Segment Start: Raw data
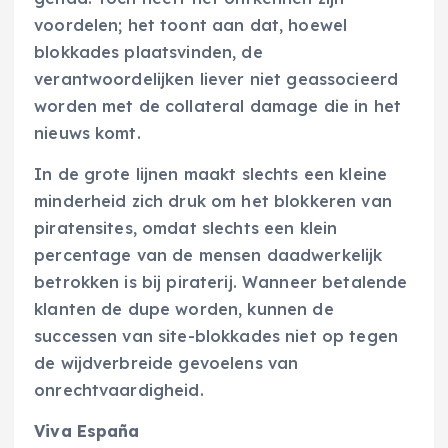
voordelen; het toont aan dat, hoewel
blokkades plaatsvinden, de
verantwoordelijken liever niet geassocieerd
worden met de collateral damage die in het
nieuws komt.
In de grote lijnen maakt slechts een kleine
minderheid zich druk om het blokkeren van
piratensites, omdat slechts een klein
percentage van de mensen daadwerkelijk
betrokken is bij piraterij. Wanneer betalende
klanten de dupe worden, kunnen de
successen van site-blokkades niet op tegen
de wijdverbreide gevoelens van
onrechtvaardigheid.
Viva España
Segment End: Raw data
### Task statement
Put the stretch from the start of the listing through the line containing "percentage van de mensen daadwerkelijk" into a Markdown table with the columns Row and Line, skipping any blank lines. Leave the pictures out.

### Result of this task
| Row | Line |
|---|---|
| 1 | voordelen; het toont aan dat, hoewel |
| 2 | blokkades plaatsvinden, de |
| 3 | verantwoordelijken liever niet geassocieerd |
| 4 | worden met de collateral damage die in het |
| 5 | nieuws komt. |
| 6 | In de grote lijnen maakt slechts een kleine |
| 7 | minderheid zich druk om het blokkeren van |
| 8 | piratensites, omdat slechts een klein |
| 9 | percentage van de mensen daadwerkelijk |